Cela vous fera un roman sans conclusion, à la moderne,—car vous l'écrirez, n'est-ce pas? Sinon, à quoi bon? Et ainsi l'ombre fugitive s'arrêtera un instant et les passances vaines se réaliseront—oh! bien relativement—au souffle créateur de l'Art.
Sans conclusion,—à moins que la Logique ne vous impose des devoirs supérieurs.
Sans conclusion,—mais je n'ai pas la cruauté, vous sachant dénué d'imagination, de vous laisser la torture de courir en vain après la solution des deux ou trois inquiétudes que firent surgir en votre esprit mes paroles inconsidérées. Je tiens donc à vous expliquer les quelques mystères—psychologiques et antres—qui pourraient troubler la sérénité de vos matins.
D'abord, comment je suis partie? Ah! ne me le demandez pas, je ne le sais plus,—mais c'est irrévocable.
Que voulez-vous? Il m'a prise. Il fallait me prendre. Vous l'ai-je assez dit qu'il fallait me prendre et capter par de la force et de la ruse le vol de ma volonté? Il y a de si belles stratégies qu'on se rend, non à bout de résistances, mais parce que le coup est si bien joué que cela fait plaisir. Ah! vous croyez les femmes insensibles à l'Art? Enfin, cela est clair: il m'a prise.
Nous valsions. Il m'emportait: Emporte-moi où tu voudras!—C'est la première condescendance que, mentalement, je lui faisais.
C'était vers l'heure où la griserie du bal commençait à s'évaporer, à me laisser songer aux joies du sommeil. Il me demanda l'honneur (voyez, rien de prémédité, l'honneur) de me reconduire, juste au moment, où désirant partir, je craignais de partir et après l'éblouissement de me trouver seule dans la nuit. J'acceptai et l'envoyai s'assurer d'une voiture et m'y attendre. Mais il se trouva que je m'amusais encore; il dut se passer des heures. Enfin, je m'enfuis comme Cendrillon.

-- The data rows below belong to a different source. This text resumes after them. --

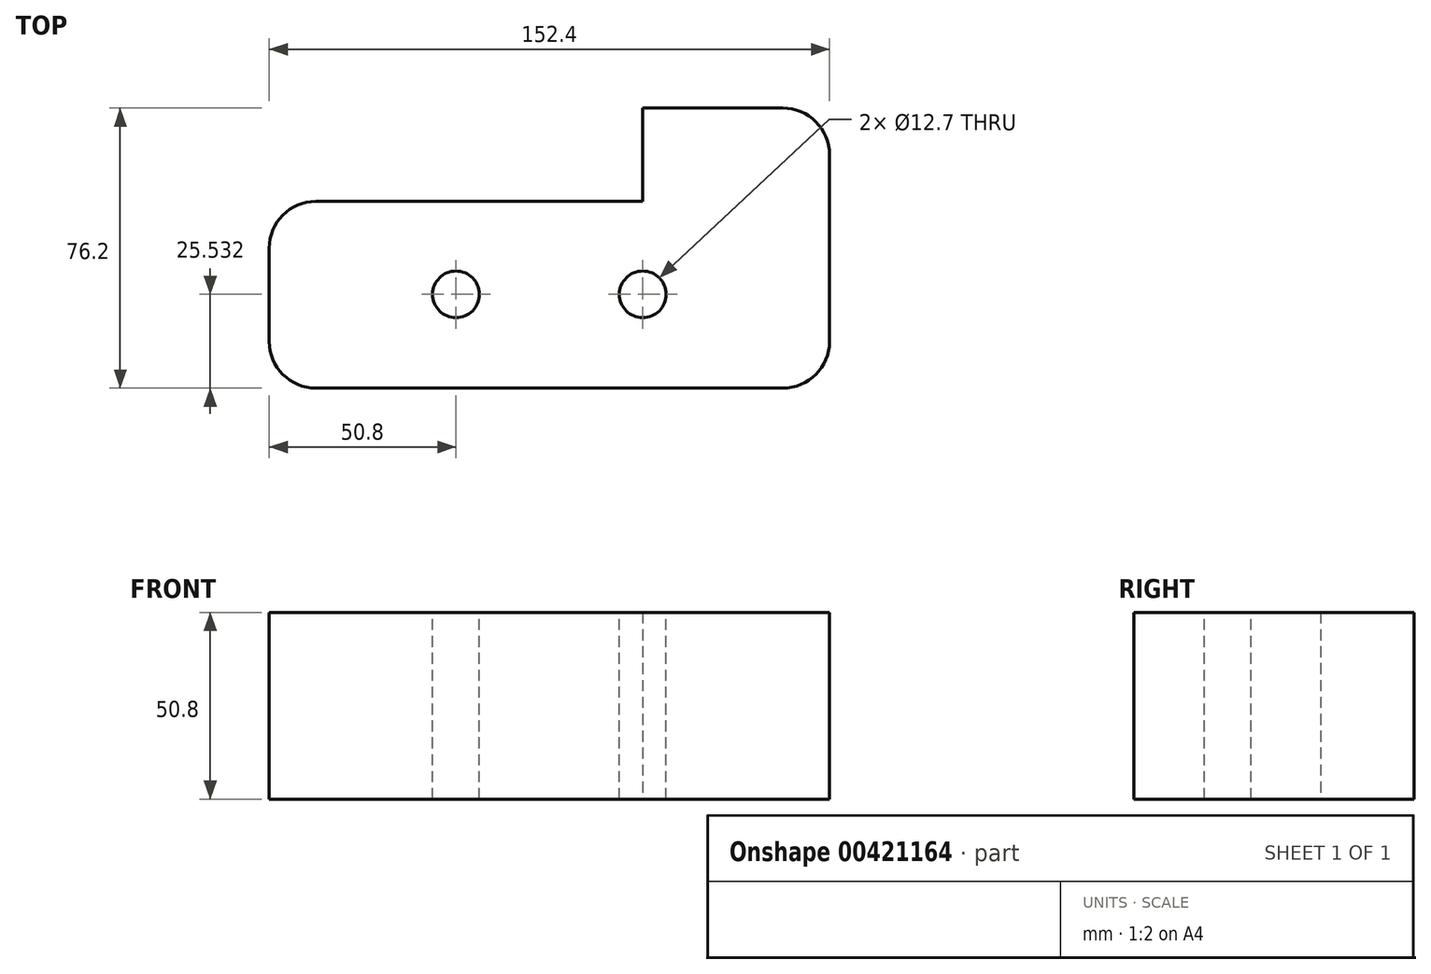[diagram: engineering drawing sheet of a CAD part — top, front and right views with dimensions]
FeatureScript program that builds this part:
annotation { "Feature Type Name" : "Feature", "Feature Type Description" : "" }
export const myFeature = defineFeature(function(context is Context, id is Id, definition is map)
    precondition{}
    {
        {
            var Q0;
            Q0=qCreatedBy(makeId("Top.planeOp"),FACE);
            var sketch = newSketch(context, id + "F0", { "sketchPlane" : qUnion([Q0])});
            skLineSegment(sketch, "E0", {"start": v(0, 0) * mm, "end": v(152.4, 0) * mm});
            skLineSegment(sketch, "E1", {"start": v(0, 0) * mm, "end": v(0, 50.8) * mm});
            skLineSegment(sketch, "E2", {"start": v(0, 50.8) * mm, "end": v(101.6, 50.8) * mm});
            skLineSegment(sketch, "E3", {"start": v(101.6, 50.8) * mm, "end": v(101.6, 76.2) * mm});
            skLineSegment(sketch, "E4", {"start": v(101.6, 76.2) * mm, "end": v(152.4, 76.2) * mm});
            skLineSegment(sketch, "E5", {"start": v(152.4, 76.2) * mm, "end": v(152.4, 0) * mm});
            skSolve(sketch);
        }
        {
            var Q0;
            Q0=makeQuery(id+"F0.imprint","IMPRINT",FACE,{"disambiguationData":[TD([[makeQuery(id+"F0.imprint","IMPRINT",EDGE,{"derivedFrom":sQuery(id+"F0.wireOp",EDGE,"E0")}),1.0]])]});
            extrude(context, id + "F1", {"entities" : qUnion([Q0]), "depth" : 50.8 * mm});
        }
        {
            var Q0;
            Q0=makeQuery(id+"F1.opExtrude","SWEPT_EDGE",EDGE,{"disambiguationData":[OSD([sQuery(id+"F0.wireOp",EDGE,"E1"),sQuery(id+"F0.wireOp",EDGE,"E2")])]});
            var Q1;
            Q1=makeQuery(id+"F1.opExtrude","SWEPT_EDGE",EDGE,{"disambiguationData":[OSD([sQuery(id+"F0.wireOp",EDGE,"E4"),sQuery(id+"F0.wireOp",EDGE,"E5")])]});
            var Q2;
            Q2=makeQuery(id+"F1.opExtrude","SWEPT_EDGE",EDGE,{"disambiguationData":[OSD([sQuery(id+"F0.wireOp",EDGE,"E0"),sQuery(id+"F0.wireOp",EDGE,"E5")])]});
            var Q3;
            Q3=makeQuery(id+"F1.opExtrude","SWEPT_EDGE",EDGE,{"disambiguationData":[OSD([sQuery(id+"F0.wireOp",EDGE,"E0"),sQuery(id+"F0.wireOp",EDGE,"E1")])]});
            fillet(context, id + "F2", {"entities" : qUnion([Q0, Q1, Q2, Q3]), "radius" : 12.7 * mm, "tangentPropagation" : true, "allowEdgeOverflow" : false});
        }
        {
            var Q0;
            Q0=makeQuery(id+"F1.opExtrude","CAP_FACE",FACE,{"disambiguationData":[OSD([sQuery(id+"F0.wireOp",EDGE,"E0"),sQuery(id+"F0.wireOp",EDGE,"E1"),sQuery(id+"F0.wireOp",EDGE,"E2"),sQuery(id+"F0.wireOp",EDGE,"E3"),sQuery(id+"F0.wireOp",EDGE,"E4"),sQuery(id+"F0.wireOp",EDGE,"E5")])],"isStart":false});
            var sketch = newSketch(context, id + "F3", { "sketchPlane" : qUnion([Q0])});
            skPoint(sketch, "E6", {"position": v(50.8, 25.53) * mm});
            skPoint(sketch, "E7", {"position": v(101.6, 25.53) * mm});
            skSolve(sketch);
        }
        {
            var Q0;
            Q0=sQuery(id+"F3.wireOp",VERTEX,"E6");
            var Q1;
            Q1=sQuery(id+"F3.wireOp",VERTEX,"E7");
            var Q2;
            Q2=makeQuery(id+"F1.opExtrude","SWEPT_BODY",BODY,{"disambiguationData":[OSD([sQuery(id+"F0.wireOp",EDGE,"E0"),sQuery(id+"F0.wireOp",EDGE,"E1"),sQuery(id+"F0.wireOp",EDGE,"E2"),sQuery(id+"F0.wireOp",EDGE,"E3"),sQuery(id+"F0.wireOp",EDGE,"E4"),sQuery(id+"F0.wireOp",EDGE,"E5")])]});
            hole(context, id + "F4", {"style" : HoleStyle.SIMPLE, "endStyle" : HoleEndStyle.THROUGH, "holeDiameter" : 12.7 * mm, "isTappedThrough" : true, "tappedDepth" : 12.7 * mm, "tapClearance" : 3, "locations" : qUnion([Q0, Q1]), "scope" : qUnion([Q2])});
        }
    });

Je lui avais dit d'attendre, il attendait.
Tout cela, je le crains, n'explique rien, mais la suite est bien plus inexplicable encore. Enfin, je ne veux que me justifier de tout complot et vous convaincre de ma parfaite innocence. Ce fut lui, ce pouvait être vous,—et je croyais que cela serait vous.
Voyons, est-ce ma faute? La fleur appartient à qui la cueille.